Downloadable Software - tools that once installed locally, can be used to make predictions of genomic islands
- SIGI-HMM - measures codon usage to identify possible GIs and is one of the methods integrated into IslandViewer. (More Information)
- IslandPath-DIMOB - measures dinucleotide bias to identify possible GIs and is one of the methods integrated into IslandViewer. (More Information)
- Alien Hunter/IVOM - uses variable order motifs to measure sequence bias and predict GIs.
Databases - websites with only pre-computed genomic islands
- MOSAIC - contains predicted conserved and strain specific regions using whole genome alignments for a limited number of bacterial genomes.
- Islander - is a database of GIs along with integration sites for a limited number of bacterial genomes.
- PAI DB - is a database of pathogenicity islands that is based on homology and sequence composition bias for detection.
Other Useful Software - tools that can help aid in the analysis of genomic islands
- Artemis - is a genome viewer and annotation tool that allows further analysis of genes within and surounding predicted GIs. GI predictions in IslandViewer can be loaded directly into Artemis using the provided GenBank files.

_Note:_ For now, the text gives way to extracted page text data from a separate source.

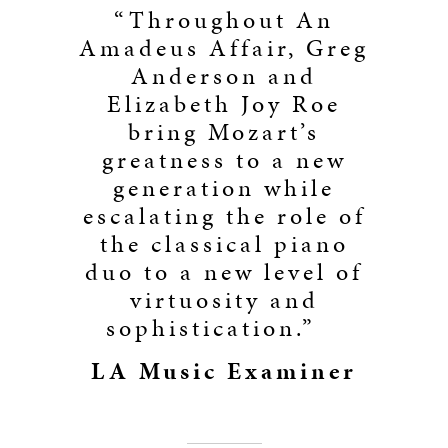
“Throughout An
Amadeus Affair, Greg
Anderson and
Elizabeth Joy Roe
bring Mozart’s
greatness to a new
generation while
escalating the role of
the classical piano
duo to a new level of
virtuosity and
sophistication.”
LA Music Examiner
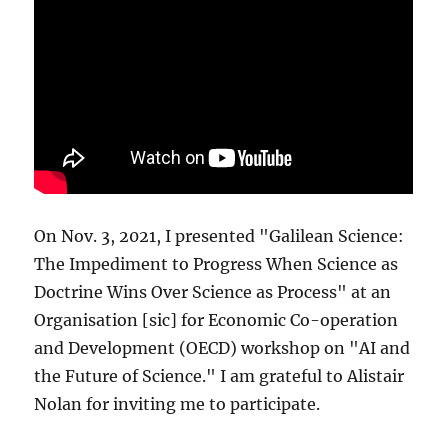
On Nov. 3, 2021, I presented "Galilean Science:
The Impediment to Progress When Science as
Doctrine Wins Over Science as Process" at an
Organisation [sic] for Economic Co-operation
and Development (OECD) workshop on "AI and
the Future of Science." I am grateful to Alistair
Nolan for inviting me to participate.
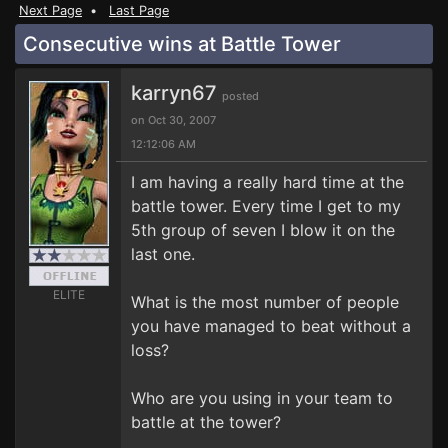
Next Page
•
Last Page
Consecutive wins at Battle Tower
karryn67
posted
on Oct 30, 2007
12:12:06 AM
I am having a really hard time at the
battle tower. Every time I get to my
5th group of seven I blow it on the
last one.
ELITE
What is the most number of people
you have managed to beat without a
loss?
Who are you using in your team to
battle at the tower?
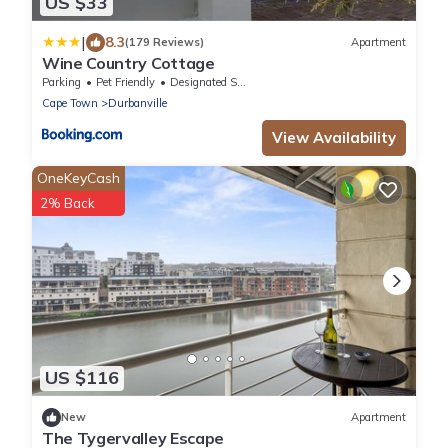
US $33
|
8.3
(179 Reviews)
Apartment
Wine Country Cottage
Parking
Pet Friendly
Designated Smoking Area
Cape Town
Durbanville
View Availability
OneKeyCash
2% Back
US $116
New
Apartment
The Tygervalley Escape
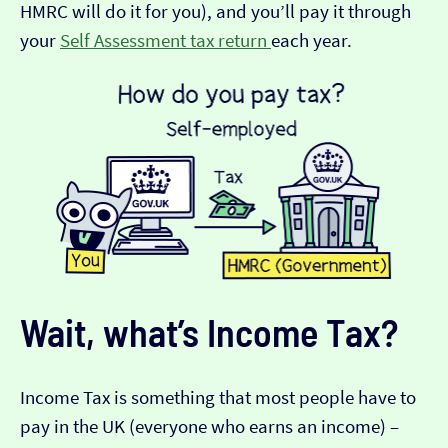
HMRC will do it for you), and you’ll pay it through
your
Self Assessment tax return
each year.
Wait, what’s Income Tax?
Income Tax is something that most people have to
pay in the UK (everyone who earns an income) –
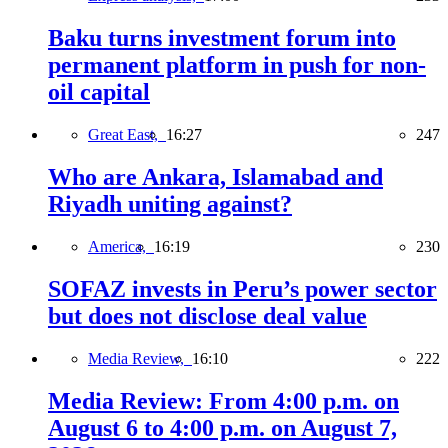
Baku turns investment forum into
permanent platform in push for non-
oil capital
Great East,
16:27
247
Who are Ankara, Islamabad and
Riyadh uniting against?
America,
16:19
230
SOFAZ invests in Peru’s power sector
but does not disclose deal value
Media Review,
16:10
222
Media Review: From 4:00 p.m. on
August 6 to 4:00 p.m. on August 7,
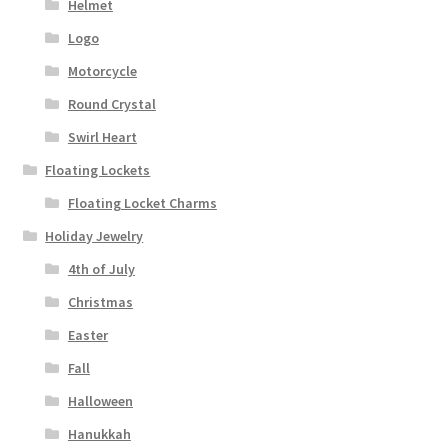
Helmet
Logo
Motorcycle
Round Crystal
Swirl Heart
Floating Lockets
Floating Locket Charms
Holiday Jewelry
4th of July
Christmas
Easter
Fall
Halloween
Hanukkah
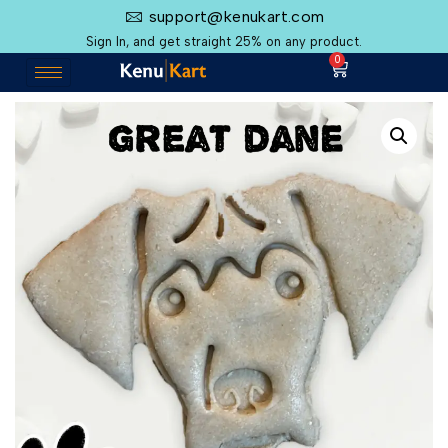
support@kenukart.com
Sign In, and get straight 25% on any product.
0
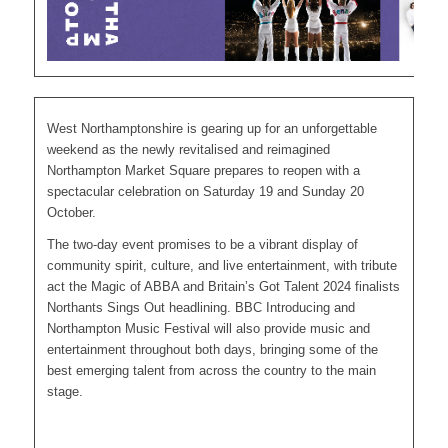
West Northamptonshire is gearing up for an unforgettable
weekend as the newly revitalised and reimagined
Northampton Market Square prepares to reopen with a
spectacular celebration on Saturday 19 and Sunday 20
October.
The two-day event promises to be a vibrant display of
community spirit, culture, and live entertainment, with tribute
act the Magic of ABBA and Britain’s Got Talent 2024 finalists
Northants Sings Out headlining. BBC Introducing and
Northampton Music Festival will also provide music and
entertainment throughout both days, bringing some of the
best emerging talent from across the country to the main
stage.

- Mauve - is a whole genome alignment tool that allows inspection of conserved regions across related species. Alignments can be created using the GenBank files provided with IslandViewer.
External Gene Annotation Datasets- datasets used for additional annotation of genes
- Virulence Factor Database (VFDB) - provides annotations of genes as virulence factors in major pathogen genomes (Chen et al., 2012).
- PATRIC - database of integrated virulence and resistance gene annotations, as well as a multitude of other data (e.g. pathways, transcriptomics data) for major pathogen genomes (Wattam et al., 2014).
- Victor's virulence factors - a database of manually curated virulence factors
- Comprehensive Antibiotic Resistance Database (CARD) - a collection of manually curated antibiotic resistance genes as well as a predictive tool (Resistance Gene Identifier) (Jia et al., 2017).
- Pathogen-associated genes - genes found to be only in the genomes of pathogenic species based on a set criteria (Ho Sui et al., 2009).
Other resources - previous tools for genomic island predictions
- PAI IDA - uses a combination of G+C content, dinucleotide frequency and codon usage to predict the location of GIs.